I don’t know what someone meant by saying these don’t “breed true” but assume that they meant seed reproduction leads to variable offspring due to genetic variability. But, in my experience the common cultivars of these (or at least the most common cultivar) produces hundreds of miniature plantlets in place of fruits on the giant inflorescences, so getting exact copies of the mother plant should be easy.
StringOnAStick
Man, I love succulents and especially succulent gardens, thanks!
I’m watching the snow fall as we experience our first real winter storm in our new city/state/home, and dreaming about landscaping next year. I think next summer will just be hardscaping and getting the grass out of the existing beds plus stabilizing the mounted beds that have gravity leading to burying the fence.
J R in WV
Pretty sweet, that Sherman Garden place! If you get anywhere close you will have a beautiful area to enjoy outdoors when weather and Trump Plague allows.

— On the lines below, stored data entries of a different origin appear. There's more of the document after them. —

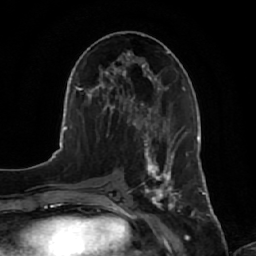
Breast MRI, one axial slice. Position 30 of 64 along the scan axis. Cropped to one breast. Dynamic contrast-enhanced series, time point 2 of 7 at this slice position (early post-contrast). 1.5 T. TE 2.5 ms, TR 5.2 ms. 2.5 mm slice thickness. 256 × 256 image matrix, field of view 180 × 180 mm. Female patient.
Structures marked on this image (semi-automatic segmentation, software-assisted and operator-edited):
- enhancing-tissue mask used for the functional tumour volume (all voxels passing the contrast-enhancement thresholds inside the analysis volume; usually the tumour): bounding box [x1, y1, x2, y2] px = [141, 134, 188, 211]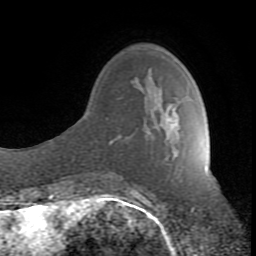
Breast MRI (dynamic contrast-enhanced), one axial slice; position 25 of 80 along the scan axis; cropped to one breast; dynamic contrast-enhanced series, time point 2 of 8 at this slice position (early post-contrast); 1.5 T; TE 2.6 ms, TR 7 ms; 2 mm slice thickness; 256 × 256 image matrix, field of view 165 × 165 mm. Female patient.
Outlined on this slice (semi-automatically segmented with operator editing):
- enhancing-tissue mask used for the functional tumour volume (all voxels passing the contrast-enhancement thresholds inside the analysis volume; usually the tumour): bounding box [x1, y1, x2, y2] px = [131, 112, 177, 190]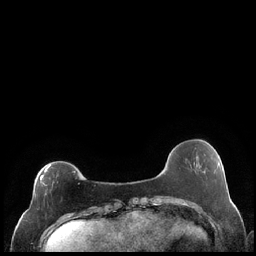
Breast MRI (dynamic contrast-enhanced), one axial slice; position 56 of 248 along the scan axis; dynamic contrast-enhanced series, time point 2 of 7 at this slice position (early post-contrast); 1.5 T; TE 1.9 ms, TR 4.2 ms; 0.8 mm slice thickness; 256 × 256 image matrix. Female patient.
Structures marked on this image (semi-automatic segmentation, software-assisted and operator-edited):
- enhancing-tissue mask used for the functional tumour volume (all voxels passing the contrast-enhancement thresholds inside the analysis volume; usually the tumour): bounding box (x1, y1, x2, y2) in pixels: (34, 165, 77, 198)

Thanks for sharing these photos of such a beautiful place!
Balloon Juice and the jackals are the very best!
Origuy
Those are some impressive gardens. My mom had an echeveria called hen & chicken in our yard. It’s an alpine plant, so it was able to survive Indiana winters. It put up a big stalk when it bloomed and people came from all over to see it.
JanieM
Love the colors in the second one especially, but all of them are brightening my day.
hotshoe
@Origuy:
For you and others who live zone5 or south of zone5, I can suggest a mail-order nursery High Country Gardens that includes many cold hardy plants, native plants from the Rocky Mountains, and a selection of cacti and semi-hardy succulents. No Echevaria, but they’ve got Sedums supposedly hardy to zone 4.
I haven’t done business with them in a decade (because no more room in the garden) so I don’t know if anything has changed, but when I ordered from them before I was completely happy with the plants.
A woman from anywhere (formerly Mohagan)
@WaterGirl: Ice plant is planted all along the freeways in N CA (and probably in S CA but I don’t know from personal experience) so it is very common and familiar to Californians. It must be tough and drought tolerant for such use, obviously.
I love the Agave plants!
Dan B
Looks like a wonderful garden. I hope that BIG, or you, would photograph the desert garden at the Huntington. It is huge and eminently photographic. We’ve been twice and have hundreds of photos on an old mostly defunct computer.
Dan B
@A woman from anywhere (formerly Mohagan): I believe Ice Plant is considered invasive in some parts of California. It is planted along roads in SoCal, or was in the last time I visited in the 90’s.
stinger
What an amazing range of shapes among those plants! And I admire the patience of whoever collected and “painted” with those small rocks in the second photo.